- Exercise aim
Please say how many lines in the entries below hold the string "Cách", with no other words.

- The data
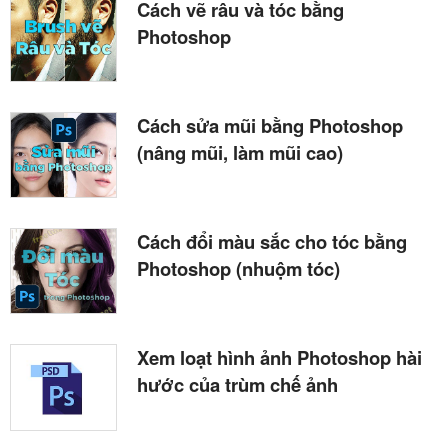
Cách vẽ râu và tóc bằng
Photoshop
Cách sửa mũi bằng Photoshop
(nâng mũi, làm mũi cao)
Cách đổi màu sắc cho tóc bằng
Photoshop (nhuộm tóc)
Xem loạt hình ảnh Photoshop hài
hước của trùm chế ảnh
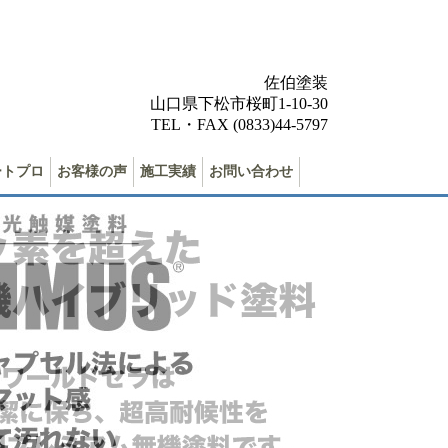
佐伯塗装
山口県下松市桜町1-10-30
TEL・FAX (0833)44-5797
ートプロ
お客様の声
施工実績
お問い合わせ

- Exercise output
3